◆ **REQUIREMENT**
Within the material below, locate the line with "jobs that die" and the line with "in order to", then return those two lines and all lines between them, exactly as written.

◆ **EXTRACTED MATERIAL**
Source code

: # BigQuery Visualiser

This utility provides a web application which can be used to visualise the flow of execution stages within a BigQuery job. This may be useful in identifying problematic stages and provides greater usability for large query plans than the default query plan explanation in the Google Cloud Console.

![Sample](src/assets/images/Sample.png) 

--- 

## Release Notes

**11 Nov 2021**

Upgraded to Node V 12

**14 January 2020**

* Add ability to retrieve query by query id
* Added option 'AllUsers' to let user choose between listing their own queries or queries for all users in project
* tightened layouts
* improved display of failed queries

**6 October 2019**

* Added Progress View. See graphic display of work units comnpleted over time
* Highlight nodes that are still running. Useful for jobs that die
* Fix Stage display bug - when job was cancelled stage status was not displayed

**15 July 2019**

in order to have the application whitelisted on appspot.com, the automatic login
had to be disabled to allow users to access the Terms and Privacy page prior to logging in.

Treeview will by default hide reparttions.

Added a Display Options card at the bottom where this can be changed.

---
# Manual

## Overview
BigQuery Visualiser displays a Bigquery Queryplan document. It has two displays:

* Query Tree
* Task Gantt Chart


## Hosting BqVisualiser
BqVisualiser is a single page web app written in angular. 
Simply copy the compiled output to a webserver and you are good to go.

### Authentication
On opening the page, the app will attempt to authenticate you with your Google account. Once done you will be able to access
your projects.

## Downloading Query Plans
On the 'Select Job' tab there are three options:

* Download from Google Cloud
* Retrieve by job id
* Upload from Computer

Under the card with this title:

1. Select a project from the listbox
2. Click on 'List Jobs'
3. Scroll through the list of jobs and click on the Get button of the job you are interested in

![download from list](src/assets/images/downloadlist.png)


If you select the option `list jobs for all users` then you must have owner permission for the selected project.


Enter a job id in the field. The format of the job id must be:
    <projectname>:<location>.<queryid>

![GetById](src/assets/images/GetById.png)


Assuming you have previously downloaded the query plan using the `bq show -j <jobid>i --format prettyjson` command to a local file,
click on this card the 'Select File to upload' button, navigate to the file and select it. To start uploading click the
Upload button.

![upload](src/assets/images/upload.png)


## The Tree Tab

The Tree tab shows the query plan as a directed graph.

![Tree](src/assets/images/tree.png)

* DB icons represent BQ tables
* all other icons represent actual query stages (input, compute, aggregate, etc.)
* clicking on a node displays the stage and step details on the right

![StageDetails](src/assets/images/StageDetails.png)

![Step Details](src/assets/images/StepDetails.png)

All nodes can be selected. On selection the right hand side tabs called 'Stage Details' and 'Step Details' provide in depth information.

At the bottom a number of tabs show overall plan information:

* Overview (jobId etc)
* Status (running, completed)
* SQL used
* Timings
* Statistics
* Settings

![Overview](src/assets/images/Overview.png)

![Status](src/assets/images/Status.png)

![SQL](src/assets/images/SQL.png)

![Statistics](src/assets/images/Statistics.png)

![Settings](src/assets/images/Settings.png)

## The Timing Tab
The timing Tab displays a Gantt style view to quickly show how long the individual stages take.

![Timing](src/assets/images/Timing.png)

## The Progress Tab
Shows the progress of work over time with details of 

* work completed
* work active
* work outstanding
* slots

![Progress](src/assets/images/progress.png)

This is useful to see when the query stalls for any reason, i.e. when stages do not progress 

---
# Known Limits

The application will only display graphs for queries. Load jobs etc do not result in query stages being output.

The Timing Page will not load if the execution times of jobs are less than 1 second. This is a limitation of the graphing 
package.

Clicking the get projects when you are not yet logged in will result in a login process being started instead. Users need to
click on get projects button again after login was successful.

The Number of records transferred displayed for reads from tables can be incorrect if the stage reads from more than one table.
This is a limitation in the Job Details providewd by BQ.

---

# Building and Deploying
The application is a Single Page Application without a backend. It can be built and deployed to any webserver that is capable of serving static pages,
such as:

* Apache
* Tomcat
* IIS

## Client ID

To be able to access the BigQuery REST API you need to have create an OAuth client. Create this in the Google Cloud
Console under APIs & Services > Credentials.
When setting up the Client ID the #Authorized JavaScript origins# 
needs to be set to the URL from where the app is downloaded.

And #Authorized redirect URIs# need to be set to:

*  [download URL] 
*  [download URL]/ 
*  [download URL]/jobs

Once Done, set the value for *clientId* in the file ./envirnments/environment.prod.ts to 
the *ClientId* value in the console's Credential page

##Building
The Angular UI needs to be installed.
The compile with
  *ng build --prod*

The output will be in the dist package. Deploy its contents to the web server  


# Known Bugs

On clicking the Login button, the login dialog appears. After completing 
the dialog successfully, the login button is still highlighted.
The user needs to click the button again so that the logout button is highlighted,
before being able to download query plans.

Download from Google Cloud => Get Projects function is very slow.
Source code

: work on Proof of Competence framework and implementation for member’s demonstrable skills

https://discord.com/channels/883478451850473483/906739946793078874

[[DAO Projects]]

◆ **ANSWER BOX**
* Highlight nodes that are still running. Useful for jobs that die
* Fix Stage display bug - when job was cancelled stage status was not displayed

**15 July 2019**

in order to have the application whitelisted on appspot.com, the automatic login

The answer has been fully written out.